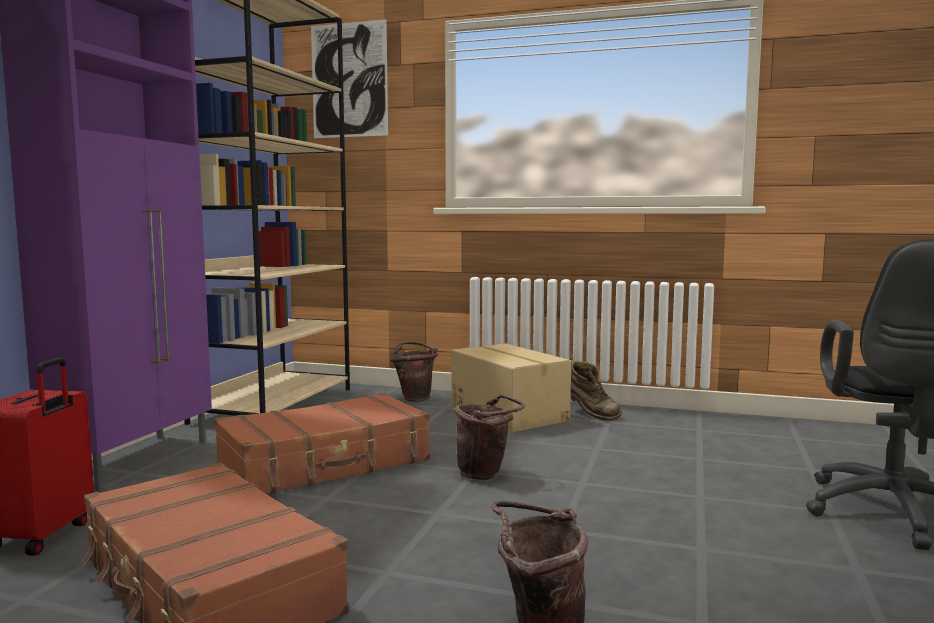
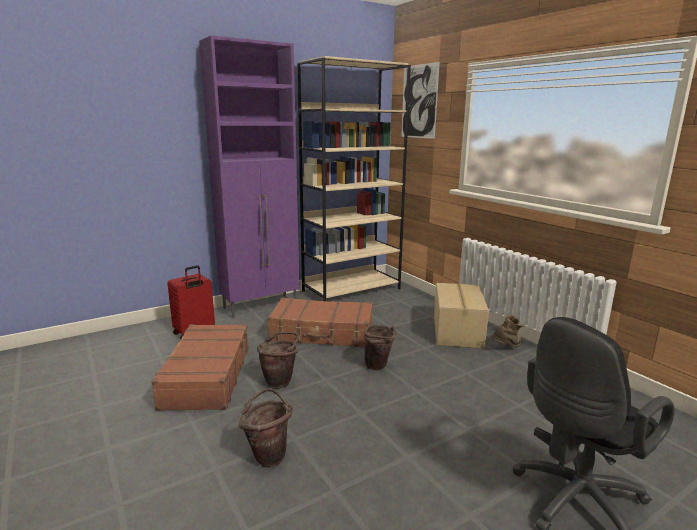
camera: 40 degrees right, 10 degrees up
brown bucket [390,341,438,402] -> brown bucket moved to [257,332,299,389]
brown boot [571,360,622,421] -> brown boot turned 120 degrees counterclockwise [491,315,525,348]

...

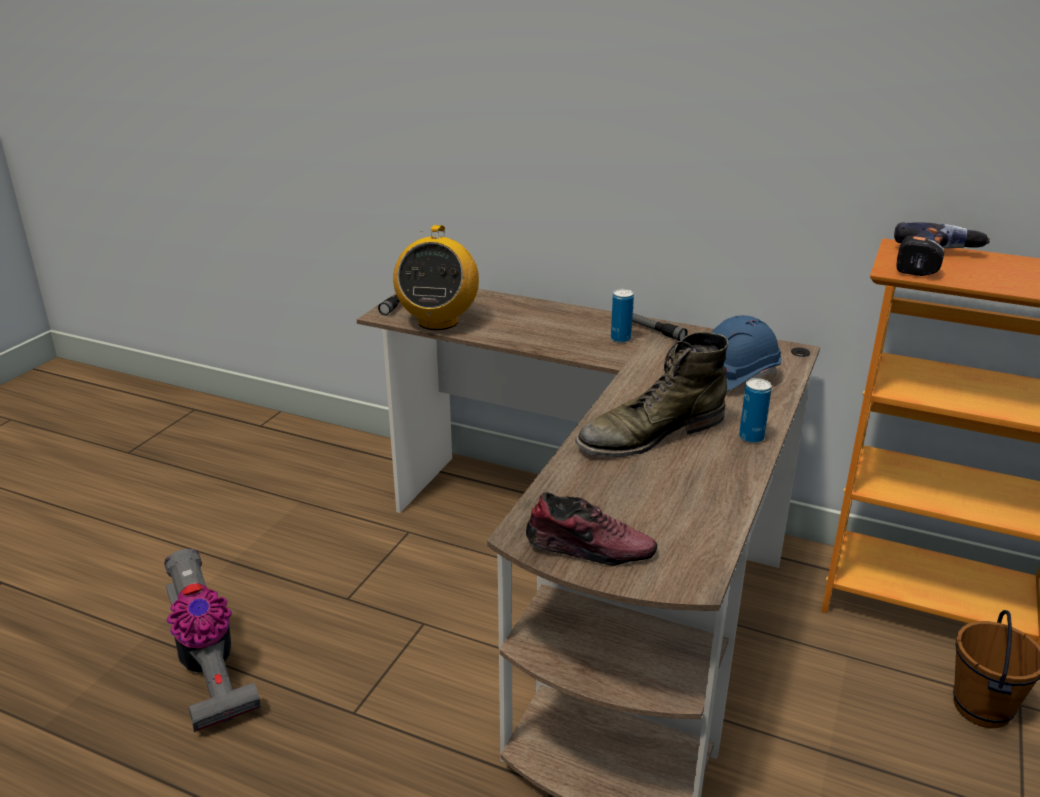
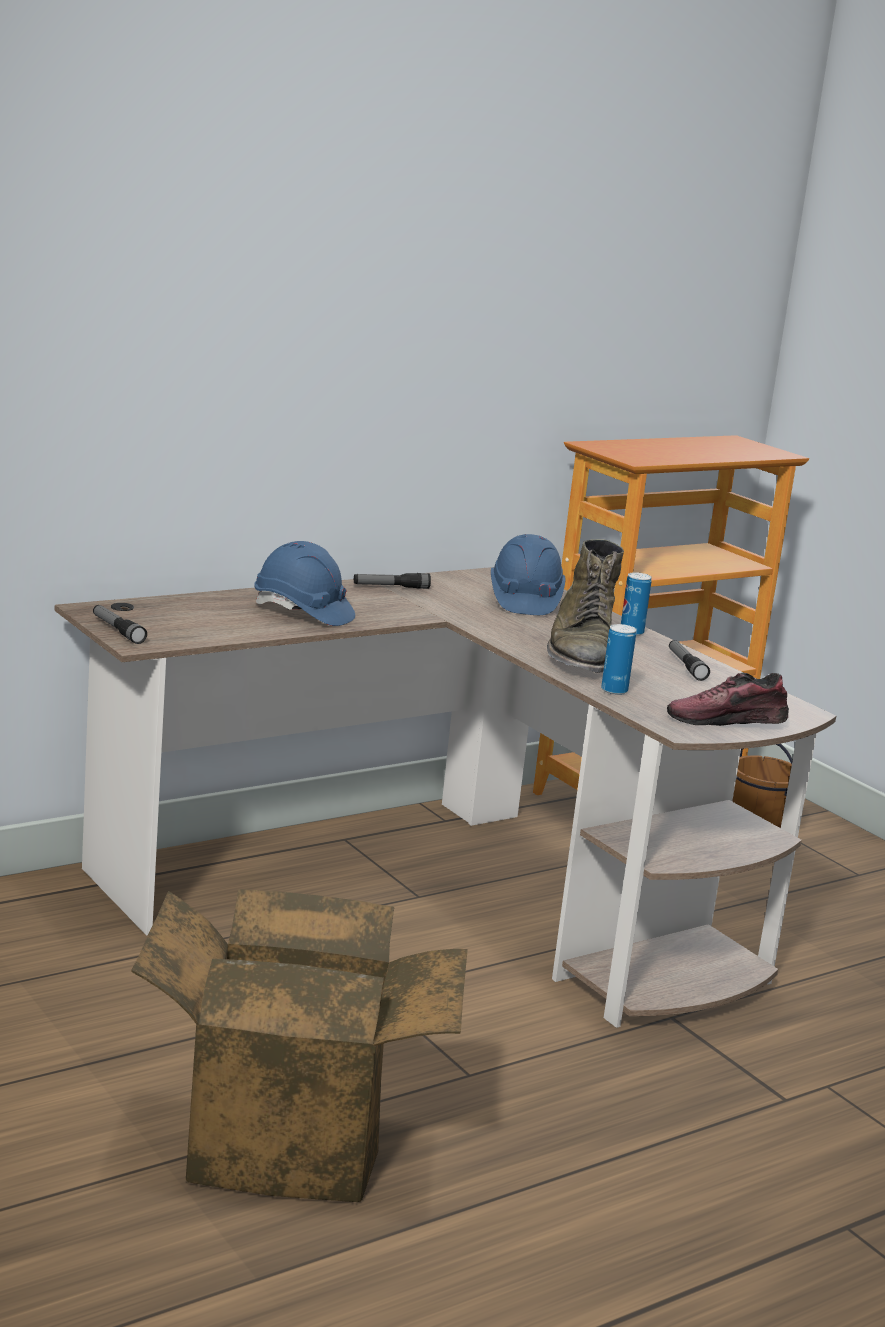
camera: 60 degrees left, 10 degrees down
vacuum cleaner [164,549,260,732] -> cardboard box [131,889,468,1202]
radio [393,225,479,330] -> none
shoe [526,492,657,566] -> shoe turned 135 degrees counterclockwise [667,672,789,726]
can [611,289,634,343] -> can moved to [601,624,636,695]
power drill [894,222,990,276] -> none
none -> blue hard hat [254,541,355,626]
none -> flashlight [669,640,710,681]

__EXERCISE DESCRIPTION__
Please reproduce, exactly as they appear above, the lines from the line containing "camera: 40 degrees right, 10 degrees up" up to and including the line containing "brown boot [571,360,622,421]".

__SOLUTION TO THIS EXERCISE__
camera: 40 degrees right, 10 degrees up
brown bucket [390,341,438,402] -> brown bucket moved to [257,332,299,389]
brown boot [571,360,622,421] -> brown boot turned 120 degrees counterclockwise [491,315,525,348]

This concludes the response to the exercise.